== Task directions ==
Copy each line containing the word "stöds" from the records that follow, please.

== Exercise material ==

■ ■ ■

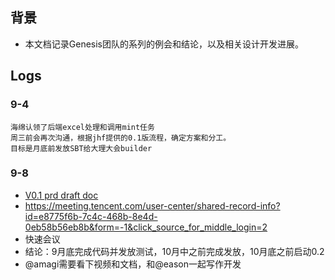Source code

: ## 背景
+ 本文档记录Genesis团队的系列的例会和结论，以及相关设计开发进展。

## Logs
### 9-4
```
海绵认领了后端excel处理和调用mint任务
周三前会再次沟通，根据jhf提供的0.1版流程，确定方案和分工。
目标是月底前发放SBT给大理大会builder
```
### 9-8
+ [V0.1 prd draft doc](docs/v0.1-draft.md)
+ https://meeting.tencent.com/user-center/shared-record-info?id=e8775f6b-7c4c-468b-8e4d-0eb58b56eb8b&form=-1&click_source_for_middle_login=2
+ 快速会议
+ 结论：9月底完成代码并发放测试，10月中之前完成发放，10月底之前启动0.2
+ @amagi需要看下视频和文档，和@eason一起写作开发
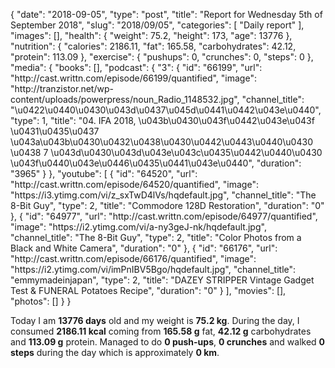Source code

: {
    "date": "2018-09-05",
    "type": "post",
    "title": "Report for Wednesday 5th of September 2018",
    "slug": "2018\/09\/05",
    "categories": [
        "Daily report"
    ],
    "images": [],
    "health": {
        "weight": 75.2,
        "height": 173,
        "age": 13776
    },
    "nutrition": {
        "calories": 2186.11,
        "fat": 165.58,
        "carbohydrates": 42.12,
        "protein": 113.09
    },
    "exercise": {
        "pushups": 0,
        "crunches": 0,
        "steps": 0
    },
    "media": {
        "books": [],
        "podcast": {
            "3": {
                "id": "66199",
                "url": "http:\/\/cast.writtn.com\/episode\/66199\/quantified",
                "image": "http:\/\/tranzistor.net\/wp-content\/uploads\/powerpress\/noun_Radio_1148532.jpg",
                "channel_title": "\u0422\u0440\u0430\u043d\u0437\u045d\u0441\u0442\u043e\u0440",
                "type": 1,
                "title": "04. IFA 2018, \u043b\u0430\u043f\u0442\u043e\u043f \u0431\u0435\u0437 \u043a\u043b\u0430\u0432\u0438\u0430\u0442\u0443\u0440\u0430 \u0438 7 \u043d\u0430\u043d\u043e\u043c\u0435\u0442\u0440\u0430 \u043f\u0440\u043e\u0446\u0435\u0441\u043e\u0440",
                "duration": "3965"
            }
        },
        "youtube": [
            {
                "id": "64520",
                "url": "http:\/\/cast.writtn.com\/episode\/64520\/quantified",
                "image": "https:\/\/i3.ytimg.com\/vi\/z_sxTwD4lVs\/hqdefault.jpg",
                "channel_title": "The 8-Bit Guy",
                "type": 2,
                "title": "Commodore 128D Restoration",
                "duration": "0"
            },
            {
                "id": "64977",
                "url": "http:\/\/cast.writtn.com\/episode\/64977\/quantified",
                "image": "https:\/\/i2.ytimg.com\/vi\/a-ny3geJ-nk\/hqdefault.jpg",
                "channel_title": "The 8-Bit Guy",
                "type": 2,
                "title": "Color Photos from a Black and White Camera",
                "duration": "0"
            },
            {
                "id": "66176",
                "url": "http:\/\/cast.writtn.com\/episode\/66176\/quantified",
                "image": "https:\/\/i2.ytimg.com\/vi\/imPnIBV5Bgo\/hqdefault.jpg",
                "channel_title": "emmymadeinjapan",
                "type": 2,
                "title": "DAZEY STRIPPER Vintage Gadget Test & FUNERAL Potatoes Recipe",
                "duration": "0"
            }
        ],
        "movies": [],
        "photos": []
    }
}

Today I am <strong>13776 days</strong> old and my weight is <strong>75.2 kg</strong>. During the day, I consumed <strong>2186.11 kcal</strong> coming from <strong>165.58 g</strong> fat, <strong>42.12 g</strong> carbohydrates and <strong>113.09 g</strong> protein. Managed to do <strong>0 push-ups</strong>, <strong>0 crunches</strong> and walked <strong>0 steps</strong> during the day which is approximately <strong>0 km</strong>.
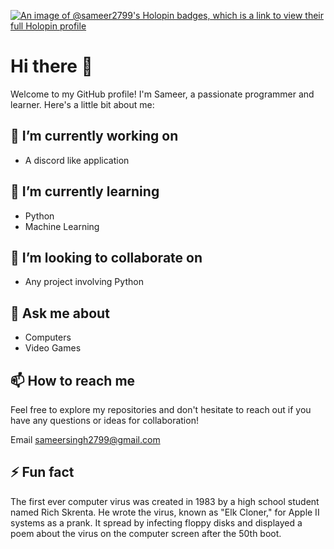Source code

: [![An image of @sameer2799's Holopin badges, which is a link to view their full Holopin profile](https://holopin.me/sameer2799)](https://holopin.io/@sameer2799)

# Hi there 👋

Welcome to my GitHub profile! I'm Sameer, a passionate programmer and learner. Here's a little bit about me:

<!--
**sameer2799/sameer2799** is a ✨ _special_ ✨ repository because its `README.md` (this file) appears on your GitHub profile.

Here are some ideas to get you started:
-->

## 🔭 I’m currently working on

- A discord like application

## 🌱 I’m currently learning

- Python
- Machine Learning

## 👯 I’m looking to collaborate on

- Any project involving Python

## 💬 Ask me about

- Computers
- Video Games

## 📫 How to reach me

Feel free to explore my repositories and don't hesitate to reach out if you have any questions or ideas for collaboration!

Email <sameersingh2799@gmail.com>

## ⚡ Fun fact

The first ever computer virus was created in 1983 by a high school student named Rich Skrenta. He wrote the virus, known as "Elk Cloner," for Apple II systems as a prank. It spread by infecting floppy disks and displayed a poem about the virus on the computer screen after the 50th boot.

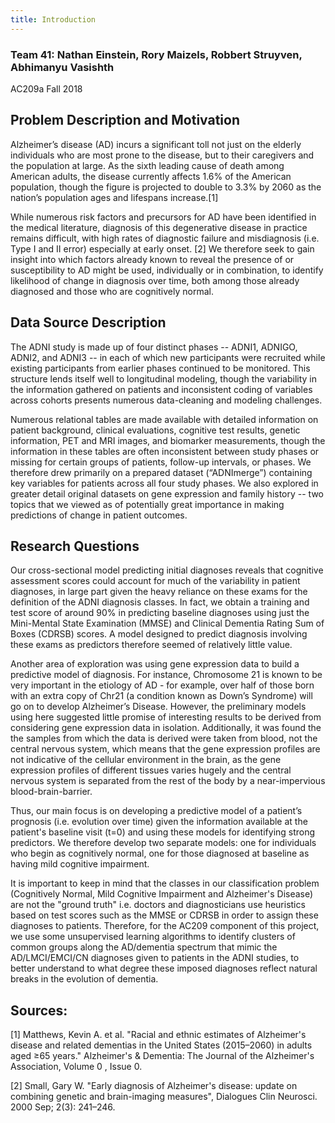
 ```yaml
---
title: Introduction
---
```


### Team 41: Nathan Einstein, Rory Maizels, Robbert Struyven, Abhimanyu Vasishth
AC209a Fall 2018         

## Problem Description and Motivation

Alzheimer’s disease (AD) incurs a significant toll not just on the elderly individuals who are most prone to the disease, but to their caregivers and the population at large. As the sixth leading cause of death among American adults, the disease currently affects 1.6% of the American population, though the figure is projected to double to 3.3% by 2060 as the nation’s population ages and lifespans increase.[1]

While numerous risk factors and precursors for AD have been identified in the medical literature, diagnosis of this degenerative disease in practice remains difficult, with high rates of diagnostic failure and misdiagnosis (i.e. Type I and II error) especially at early onset. [2] We therefore seek to gain insight into which factors already known to reveal the presence of or susceptibility to AD might be used, individually or in combination, to identify likelihood of change in diagnosis over time, both among those already diagnosed and those who are cognitively normal.

## Data Source Description

The ADNI study is made up of four distinct phases -- ADNI1, ADNIGO, ADNI2, and ADNI3 -- in each of which new participants were recruited while existing participants from earlier phases continued to be monitored. This structure lends itself well to longitudinal modeling, though the variability in the information gathered on patients and inconsistent coding of variables across cohorts presents numerous data-cleaning and modeling challenges.

Numerous relational tables are made available with detailed information on patient background, clinical evaluations, cognitive test results, genetic information, PET and MRI images, and biomarker measurements, though the information in these tables are often inconsistent between study phases or missing for certain groups of patients, follow-up intervals, or phases. We therefore drew primarily on a prepared dataset (“ADNImerge”) containing key variables for patients across all four study phases. We also explored in greater detail original datasets on gene expression and family history -- two topics that we viewed as of potentially great importance in making predictions of change in patient outcomes.

## Research Questions

Our cross-sectional model predicting initial diagnoses reveals that cognitive assessment scores could account for much of the variability in patient diagnoses, in large part given the heavy reliance on these exams for the definition of the ADNI diagnosis classes. In fact, we obtain a training and test score of around 90% in predicting baseline diagnoses using just the Mini-Mental State Examination (MMSE) and Clinical Dementia Rating Sum of Boxes (CDRSB) scores. A model designed to predict diagnosis involving these exams as predictors therefore seemed of relatively little value.

Another area of exploration was using gene expression data to build a predictive model of diagnosis. For instance, Chromosome 21 is known to be very important in the etiology of AD - for example, over half of those born with an extra copy of Chr21 (a condition known as Down’s Syndrome) will go on to develop Alzheimer’s Disease. However, the preliminary models using here suggested little promise of interesting results to be derived from considering gene expression data in isolation. Additionally, it was found the the samples from which the data is derived were taken from blood, not the central nervous system, which means that the gene expression profiles are not indicative of the cellular environment in the brain, as the gene expression profiles of different tissues varies hugely and the central nervous system is separated from the rest of the body by a near-impervious blood-brain-barrier.

Thus, our main focus is on developing a predictive model of a patient’s prognosis (i.e. evolution over time) given the information available at the patient's baseline visit (t=0) and using these models for identifying strong predictors. We therefore develop two separate models: one for individuals who begin as cognitively normal, one for those diagnosed at baseline as having mild cognitive impairment.

It is important to keep in mind that the classes in our classification problem (Cognitively Normal, Mild Cognitive Impairment and Alzheimer's Disease) are not the "ground truth" i.e. doctors and diagnosticians use heuristics based on test scores such as the MMSE or CDRSB in order to assign these diagnoses to patients. Therefore, for the AC209 component of this project, we use some unsupervised learning algorithms to identify clusters of common groups along the AD/dementia spectrum that mimic the AD/LMCI/EMCI/CN diagnoses given to patients in the ADNI studies, to better understand to what degree these imposed diagnoses reflect natural breaks in the evolution of dementia.

## Sources:

[1] Matthews, Kevin A. et al. "Racial and ethnic estimates of Alzheimer's disease and related dementias in the United States (2015–2060) in adults aged ≥65 years." Alzheimer's & Dementia: The Journal of the Alzheimer's Association, Volume 0 , Issue 0.

[2] Small, Gary W. "Early diagnosis of Alzheimer's disease: update on combining genetic and brain-imaging measures", Dialogues Clin Neurosci. 2000 Sep; 2(3): 241–246.
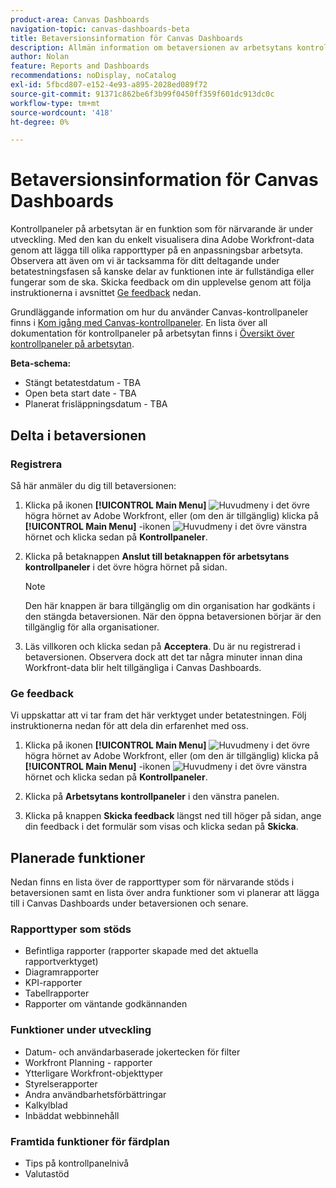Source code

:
 ```yaml
---
product-area: Canvas Dashboards
navigation-topic: canvas-dashboards-beta
title: Betaversionsinformation för Canvas Dashboards
description: Allmän information om betaversionen av arbetsytans kontrollpaneler
author: Nolan
feature: Reports and Dashboards
recommendations: noDisplay, noCatalog
exl-id: 5fbcd807-e152-4e93-a895-2028ed089f72
source-git-commit: 91371c862be6f3b99f0450ff359f601dc913dc0c
workflow-type: tm+mt
source-wordcount: '418'
ht-degree: 0%

---
```


# Betaversionsinformation för Canvas Dashboards

Kontrollpaneler på arbetsytan är en funktion som för närvarande är under utveckling. Med den kan du enkelt visualisera dina Adobe Workfront-data genom att lägga till olika rapporttyper på en anpassningsbar arbetsyta. Observera att även om vi är tacksamma för ditt deltagande under betatestningsfasen så kanske delar av funktionen inte är fullständiga eller fungerar som de ska. Skicka feedback om din upplevelse genom att följa instruktionerna i avsnittet [Ge feedback](#provide-feedback) nedan.

Grundläggande information om hur du använder Canvas-kontrollpaneler finns i [Kom igång med Canvas-kontrollpaneler](/help/quicksilver/reports-and-dashboards/canvas-dashboards/manage-canvas-dashboards/get-started-canvas-dashboards.md).
En lista över all dokumentation för kontrollpaneler på arbetsytan finns i [Översikt över kontrollpaneler på arbetsytan](/help/quicksilver/reports-and-dashboards/canvas-dashboards/canvas-dashboards-overview.md).

**Beta-schema:**

* Stängt betatestdatum - TBA
* Open beta start date - TBA
* Planerat frisläppningsdatum - TBA

## Delta i betaversionen

### Registrera

Så här anmäler du dig till betaversionen:

1. Klicka på ikonen **[!UICONTROL Main Menu]** ![Huvudmeny](/help/_includes/assets/main-menu-icon.png) i det övre högra hörnet av Adobe Workfront, eller (om den är tillgänglig) klicka på **[!UICONTROL Main Menu]** -ikonen ![Huvudmeny](/help/_includes/assets/main-menu-icon-left-nav.png) i det övre vänstra hörnet och klicka sedan på **Kontrollpaneler**.

1. Klicka på betaknappen **Anslut till betaknappen för arbetsytans kontrollpaneler** i det övre högra hörnet på sidan.

   >[!NOTE]
   >
   >Den här knappen är bara tillgänglig om din organisation har godkänts i den stängda betaversionen. När den öppna betaversionen börjar är den tillgänglig för alla organisationer.

1. Läs villkoren och klicka sedan på **Acceptera**. Du är nu registrerad i betaversionen. Observera dock att det tar några minuter innan dina Workfront-data blir helt tillgängliga i Canvas Dashboards.

### Ge feedback

Vi uppskattar att vi tar fram det här verktyget under betatestningen. Följ instruktionerna nedan för att dela din erfarenhet med oss.

1. Klicka på ikonen **[!UICONTROL Main Menu]** ![Huvudmeny](/help/_includes/assets/main-menu-icon.png) i det övre högra hörnet av Adobe Workfront, eller (om den är tillgänglig) klicka på **[!UICONTROL Main Menu]** -ikonen ![Huvudmeny](/help/_includes/assets/main-menu-icon-left-nav.png) i det övre vänstra hörnet och klicka sedan på **Kontrollpaneler**.

1. Klicka på **Arbetsytans kontrollpaneler** i den vänstra panelen.

1. Klicka på knappen **Skicka feedback** längst ned till höger på sidan, ange din feedback i det formulär som visas och klicka sedan på **Skicka**.

## Planerade funktioner

Nedan finns en lista över de rapporttyper som för närvarande stöds i betaversionen samt en lista över andra funktioner som vi planerar att lägga till i Canvas Dashboards under betaversionen och senare.

### Rapporttyper som stöds

* Befintliga rapporter (rapporter skapade med det aktuella rapportverktyget)
* Diagramrapporter
* KPI-rapporter
* Tabellrapporter
* Rapporter om väntande godkännanden

### Funktioner under utveckling

* Datum- och användarbaserade jokertecken för filter
* Workfront Planning - rapporter
* Ytterligare Workfront-objekttyper
* Styrelserapporter
* Andra användbarhetsförbättringar
* Kalkylblad
* Inbäddat webbinnehåll

### Framtida funktioner för färdplan

* Tips på kontrollpanelnivå
* Valutastöd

■ ■ ■

== Task result ==
Nedan finns en lista över de rapporttyper som för närvarande stöds i betaversionen samt en lista över andra funktioner som vi planerar att lägga till i Canvas Dashboards under betaversionen och senare.
### Rapporttyper som stöds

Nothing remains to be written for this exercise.